Can anybody suggest good URLs to such code? (Essays would also be welcome, if they focus on application-level problem solving, but not if, like most I've seen, they just focus on the details of how EGs work!-).
The main use of entity groups is to provide the means to update more than one entity in a transaction.
If you haven't had to use them, count your blessings. Either you have been designing your data models such that no two entities ever need to be updated at the same time in order to remain consistent, or else you do need them but you've gotten lucky :)
Imagine that I have an Invoice entity type, and a LineItem entity type. One Invoice can have multiple LineItems associated with it. My Invoice entity has a field called LastUpdated. Any time a LineItem gets added to my Invoice, I want to store the current date in the LastUpdated field.
My update function might look like this (pseudocode)
invoice.lastUpdated = now()
lineitem = new lineitem()
invoice.put()
lineitem.put()
What happens if the invoice put() succeeds and the lineitem put() fails? My invoice date will show that something was updated, but the actual update (the new LineItem) wouldn't be there. The solution is to put both puts() inside a transaction.
An alternative solution would be to use a query to find the date of the last inserted LineItem, instead of storing this data in the lastUpdated field.
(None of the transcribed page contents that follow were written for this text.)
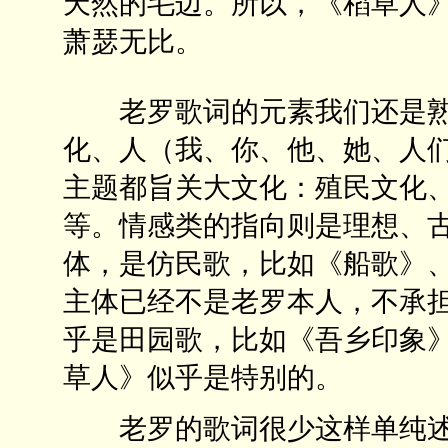
天然的毛边。所以，《稻草人
萧瑟无比。
老罗歌词的元素我们还是熟
化、人（我、你、他、她、人
主题都旨关大文化：殖民文化
等。情感类的指向则是理想、
体，是仿民歌，比如《船歌》
主体已经不是老罗本人，不承担
乎是田园歌，比如《吾乡印象
草人》似乎是特别的。
老罗的歌词很少这样单纯述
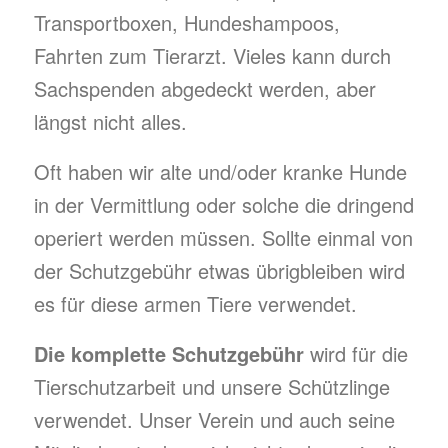
Transportboxen, Hundeshampoos,
Fahrten zum Tierarzt. Vieles kann durch
Sachspenden abgedeckt werden, aber
längst nicht alles.
Oft haben wir alte und/oder kranke Hunde
in der Vermittlung oder solche die dringend
operiert werden müssen. Sollte einmal von
der Schutzgebühr etwas übrigbleiben wird
es für diese armen Tiere verwendet.
Die komplette Schutzgebühr
wird für die
Tierschutzarbeit und unsere Schützlinge
verwendet. Unser Verein und auch seine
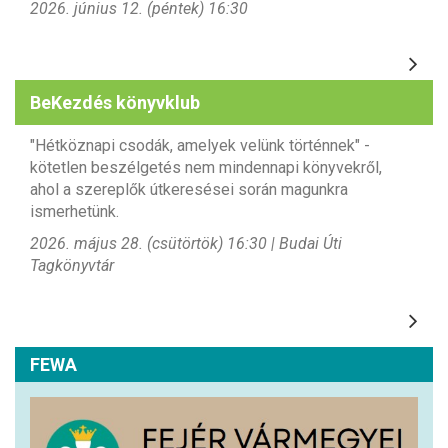
2026. június 12. (péntek) 16:30
BeKezdés könyvklub
"Hétköznapi csodák, amelyek velünk történnek" -
kötetlen beszélgetés nem mindennapi könyvekről,
ahol a szereplők útkeresései során magunkra
ismerhetünk.
2026. május 28. (csütörtök) 16:30 | Budai Úti
Tagkönyvtár
FEWA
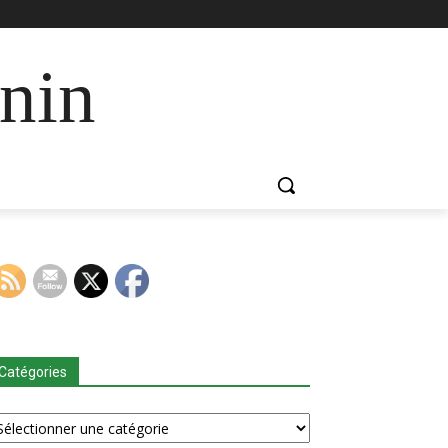
nin
Catégories
tégories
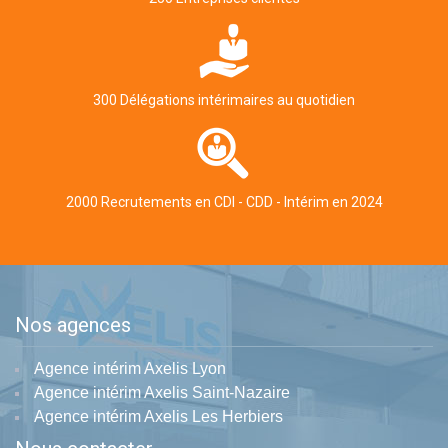
300 Délégations intérimaires au quotidien
2000 Recrutements en CDI - CDD - Intérim en 2024
Nos agences
Agence intérim Axelis Lyon
Agence intérim Axelis Saint-Nazaire
Agence intérim Axelis Les Herbiers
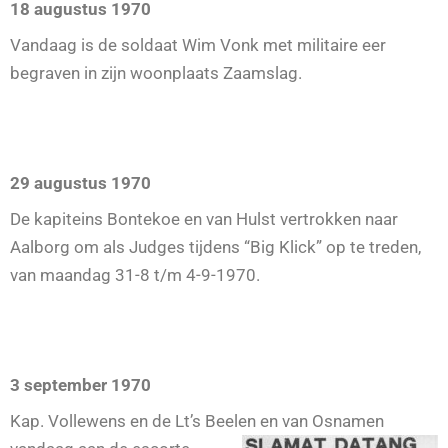
18 augustus 1970
Vandaag is de soldaat Wim Vonk met militaire eer
begraven in zijn woonplaats Zaamslag.
29 augustus 1970
De kapiteins Bontekoe en van Hulst vertrokken naar
Aalborg om als Judges tijdens “Big Klick” op te treden,
van maandag 31-8 t/m 4-9-1970.
3 september 1970
Kap. Vollewens en de Lt’s Beelen en van Os
namen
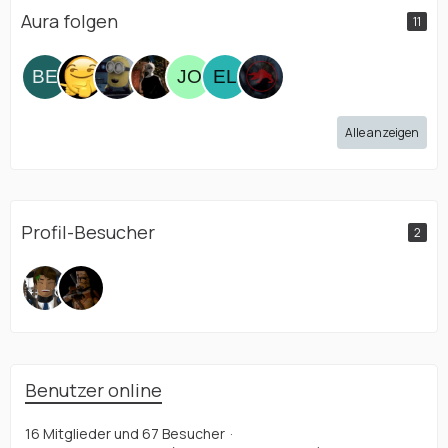
Aura folgen
11
Alle anzeigen
Profil-Besucher
2
Benutzer online
16 Mitglieder und 67 Besucher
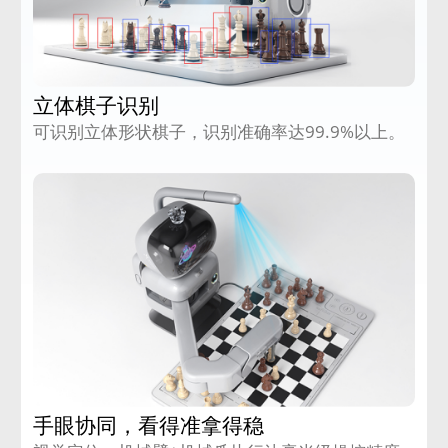
立体棋子识别
可识别立体形状棋子，识别准确率达99.9%以上。
手眼协同，看得准拿得稳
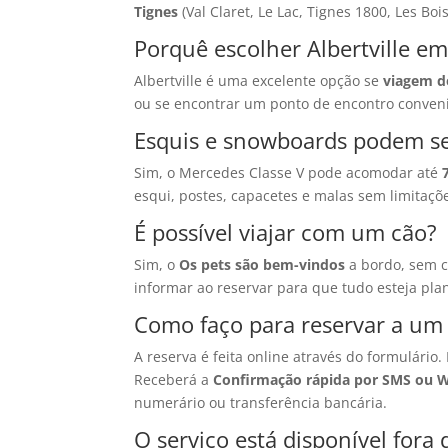
Tignes
(Val Claret, Le Lac, Tignes 1800, Les Bo
Porquê escolher Albertville e
Albertville é uma excelente opção se
viagem d
ou se encontrar um ponto de encontro conveni
Esquis e snowboards podem se
Sim, o Mercedes Classe V pode acomodar até
esqui, postes, capacetes e malas sem limitaç
É possível viajar com um cão?
Sim, o
Os pets são bem-vindos
a bordo, sem c
informar ao reservar para que tudo esteja pla
Como faço para reservar a um t
A reserva é feita online através do formulário
Receberá a
Confirmação rápida por SMS ou 
numerário ou transferência bancária.
O serviço está disponível fora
But that would involve fetching both the Invoice and all the LineItems every time you wanted to know the last time a lineitem was added, costing you precious datastore quota.
EDIT TO RESPOND TO POSTER's COMMENTS
Ah. I think I understand your confusion. The above paragraphs establish why transactions are important. But you say you still don't care about Entity groups, because you don't see how they relate to transactions. But if you are using db.run-in-transaction, then you are using entity groups, perhaps without realizing it! Every transaction involves one and only one entity group, and any given transaction can only affect entities belonging to the same group. see here
"All datastore operations in a
transaction must operate on entities
in the same entity group".
What kind of stuff are you doing in your transactions? There are plenty of good reasons to use transactions with just one Entity, which by default is in its own Entity Group. But sometimes you need to keep 2 or more entities in sync, like in my example above. If the Invoice and the LineItem Entities are not in the same entity group, then you could not wrap the modifications to them in a db.run-in-transaction call. So anytime you want to operate on 2 or more entities transactionally you need to first make sure they are in the same group. Hope that makes it more clear why they are useful.
I've used them here. I'm setting my customer object as the parent of the map markers. This creates an entity group for each customer and gives me two advantages:
Getting the markers of a customer is much faster, because they're stored physically with the customer object.(On the same server, probably on the same disk)
I can change the markers for a customer in a transaction. I suspect the reason transactions require all objects that they operate on to be in the same group is because they're stored in the same physical location, which makes it easier to implement a lock on the data.
I've used them here in this simple wiki system. The latest version of a page is always a root entity and past versions have the latest version as ancestor. The copy operation is done in a transaction to keep the version consistency and avoid losing a version in case of concurrency.